What you need to do
From the first line of the records down to the one that holds "Pertama, akan ditambah", transcribe each line exactly and add nothing.

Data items
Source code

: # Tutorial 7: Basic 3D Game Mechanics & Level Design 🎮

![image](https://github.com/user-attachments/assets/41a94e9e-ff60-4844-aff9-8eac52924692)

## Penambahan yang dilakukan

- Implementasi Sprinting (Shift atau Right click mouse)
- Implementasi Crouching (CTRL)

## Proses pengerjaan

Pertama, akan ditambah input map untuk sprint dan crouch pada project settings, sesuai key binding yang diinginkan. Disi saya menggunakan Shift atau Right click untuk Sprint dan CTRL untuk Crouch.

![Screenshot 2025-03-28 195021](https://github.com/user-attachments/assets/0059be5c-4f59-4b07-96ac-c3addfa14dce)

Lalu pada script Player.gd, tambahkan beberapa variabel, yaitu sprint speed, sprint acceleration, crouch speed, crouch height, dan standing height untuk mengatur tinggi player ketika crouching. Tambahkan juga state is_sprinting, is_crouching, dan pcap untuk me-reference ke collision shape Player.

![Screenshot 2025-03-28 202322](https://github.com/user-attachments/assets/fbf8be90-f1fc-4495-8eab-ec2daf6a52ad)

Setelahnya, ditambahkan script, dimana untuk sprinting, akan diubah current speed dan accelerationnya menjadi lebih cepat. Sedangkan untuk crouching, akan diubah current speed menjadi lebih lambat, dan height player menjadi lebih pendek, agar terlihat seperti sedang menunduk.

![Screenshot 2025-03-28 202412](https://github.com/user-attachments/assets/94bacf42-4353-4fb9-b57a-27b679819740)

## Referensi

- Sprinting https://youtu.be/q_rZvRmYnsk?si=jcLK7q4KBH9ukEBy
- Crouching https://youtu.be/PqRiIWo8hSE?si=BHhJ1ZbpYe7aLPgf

Response to this exercise
Source code

: # Tutorial 7: Basic 3D Game Mechanics & Level Design 🎮

![image](https://github.com/user-attachments/assets/41a94e9e-ff60-4844-aff9-8eac52924692)

## Penambahan yang dilakukan

- Implementasi Sprinting (Shift atau Right click mouse)
- Implementasi Crouching (CTRL)

## Proses pengerjaan

Pertama, akan ditambah input map untuk sprint dan crouch pada project settings, sesuai key binding yang diinginkan. Disi saya menggunakan Shift atau Right click untuk Sprint dan CTRL untuk Crouch.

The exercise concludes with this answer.